* [Text]
☆ ☆ ☆
I came to New Orleans in 2012. I had been living in New York and trying to do the artist thing there for a bit, from 2010 through 2012. I really loved being in New York, but I didn't feel connected to any sort of a community. I'm not an artist that just makes things from within myself. I'm definitely someone who needs to be a part of a world, observe things and let that work come from there. I was connected to a community of artists, but I kind of felt this itch even while I was in New York to find something a little closer to what I had growing up in Baltimore, where I was a part of a community that had nothing to do with being an artist, but I was an artist within that community.
So I found out about a residency in New Orleans that was hosted by a church in the Eighth Ward called St. Roch Community Church. They invite one artist down per year to just live and work in New Orleans for nine months, no strings attached. You don't really have to be associated with the church, even though the residency is on the church's campus, so you're going to inevitably cross paths with the church folk that are there. I don't know why New Orleans was in my brain—I think it was just from old Cash Money Records videos or something growing up as a kid. But for some reason, New Orleans was this place that I always wanted to at least see. The St. Roch residency was a great opportunity for that and it was just a great residency.
At the end of the residency, in mid-2013, I decided to stay in New Orleans, and I’ve been here since. I worked for a time for a set design company, then I went back to graduate school, from 2016 through 2018, at Tulane. I really liked Tulane's program, and I also just wanted to stay in New Orleans and do grad school here.
When I first moved to New Orleans, my apartment that I had at the church was right on the corner of St Roch Park, which is a big community park. And a lot of the recreation teams, which are the slightly-younger-than-high-school teams, would practice on that field. So I started, just as a neighbor, to get to know a lot of the kids in the neighborhood who were connected to either the church or to friends I was meeting in the neighborhood. One of my really good friends who I met through the church was the social worker / community liaison for George Washington Carver High School, which is not quite in my neighborhood, but it's a feeder school for the neighborhood. A lot of my neighbors who were really young when I moved here eventually went to that high school and I kind of followed them in their football careers from youth football to Carver, and then to some of the other schools. Through my friend, I met the principal of George Washington Carver High School, who has also become a good friend, and then the head football coach. The players kind of circle in and out, but those three people stayed consistent, have been super supportive of the work, and have kind of just kept the doors open for me.
☆ ☆ ☆
* [Data excerpts]
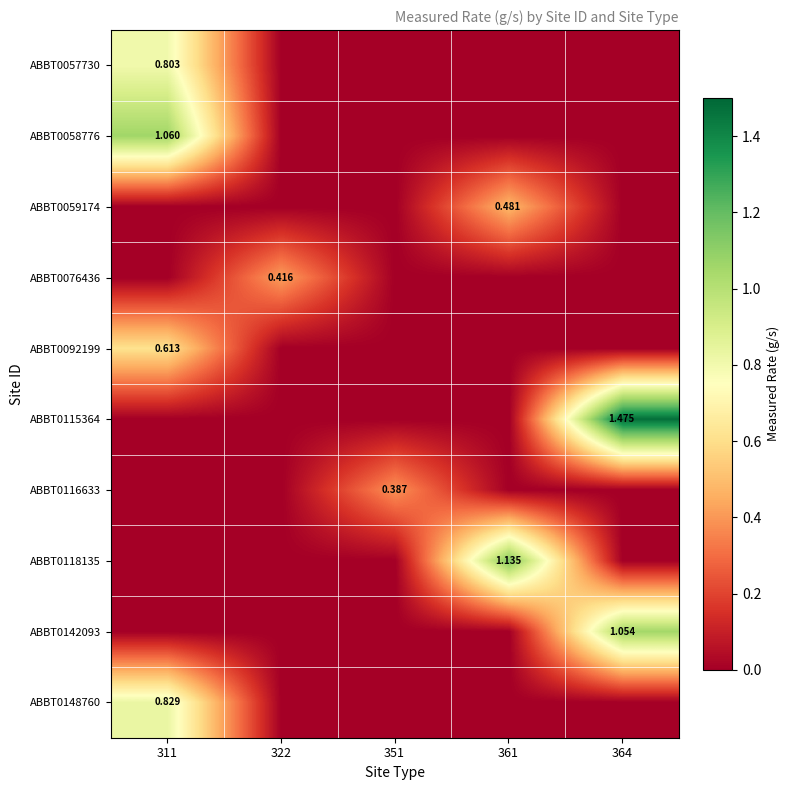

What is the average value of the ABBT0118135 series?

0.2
☆ ☆ ☆
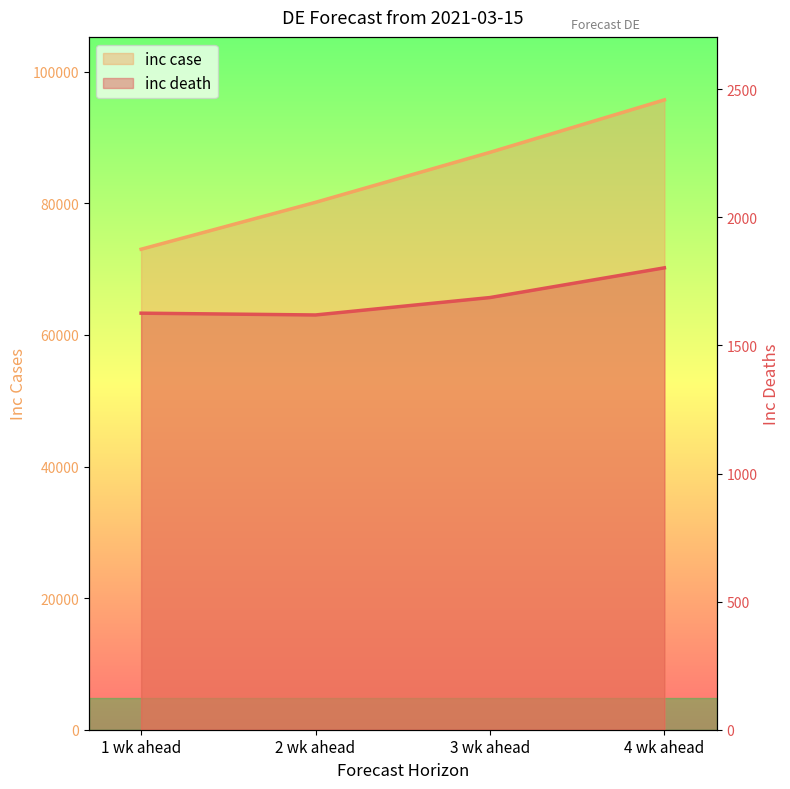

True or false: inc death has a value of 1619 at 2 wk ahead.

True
☆ ☆ ☆
* [Work instruction] Copy out the whole text about moving to New Orleans word for word, without changing anything.

* [The completed task]
I came to New Orleans in 2012. I had been living in New York and trying to do the artist thing there for a bit, from 2010 through 2012. I really loved being in New York, but I didn't feel connected to any sort of a community. I'm not an artist that just makes things from within myself. I'm definitely someone who needs to be a part of a world, observe things and let that work come from there. I was connected to a community of artists, but I kind of felt this itch even while I was in New York to find something a little closer to what I had growing up in Baltimore, where I was a part of a community that had nothing to do with being an artist, but I was an artist within that community.
So I found out about a residency in New Orleans that was hosted by a church in the Eighth Ward called St. Roch Community Church. They invite one artist down per year to just live and work in New Orleans for nine months, no strings attached. You don't really have to be associated with the church, even though the residency is on the church's campus, so you're going to inevitably cross paths with the church folk that are there. I don't know why New Orleans was in my brain—I think it was just from old Cash Money Records videos or something growing up as a kid. But for some reason, New Orleans was this place that I always wanted to at least see. The St. Roch residency was a great opportunity for that and it was just a great residency.
At the end of the residency, in mid-2013, I decided to stay in New Orleans, and I’ve been here since. I worked for a time for a set design company, then I went back to graduate school, from 2016 through 2018, at Tulane. I really liked Tulane's program, and I also just wanted to stay in New Orleans and do grad school here.
When I first moved to New Orleans, my apartment that I had at the church was right on the corner of St Roch Park, which is a big community park. And a lot of the recreation teams, which are the slightly-younger-than-high-school teams, would practice on that field. So I started, just as a neighbor, to get to know a lot of the kids in the neighborhood who were connected to either the church or to friends I was meeting in the neighborhood. One of my really good friends who I met through the church was the social worker / community liaison for George Washington Carver High School, which is not quite in my neighborhood, but it's a feeder school for the neighborhood. A lot of my neighbors who were really young when I moved here eventually went to that high school and I kind of followed them in their football careers from youth football to Carver, and then to some of the other schools. Through my friend, I met the principal of George Washington Carver High School, who has also become a good friend, and then the head football coach. The players kind of circle in and out, but those three people stayed consistent, have been super supportive of the work, and have kind of just kept the doors open for me.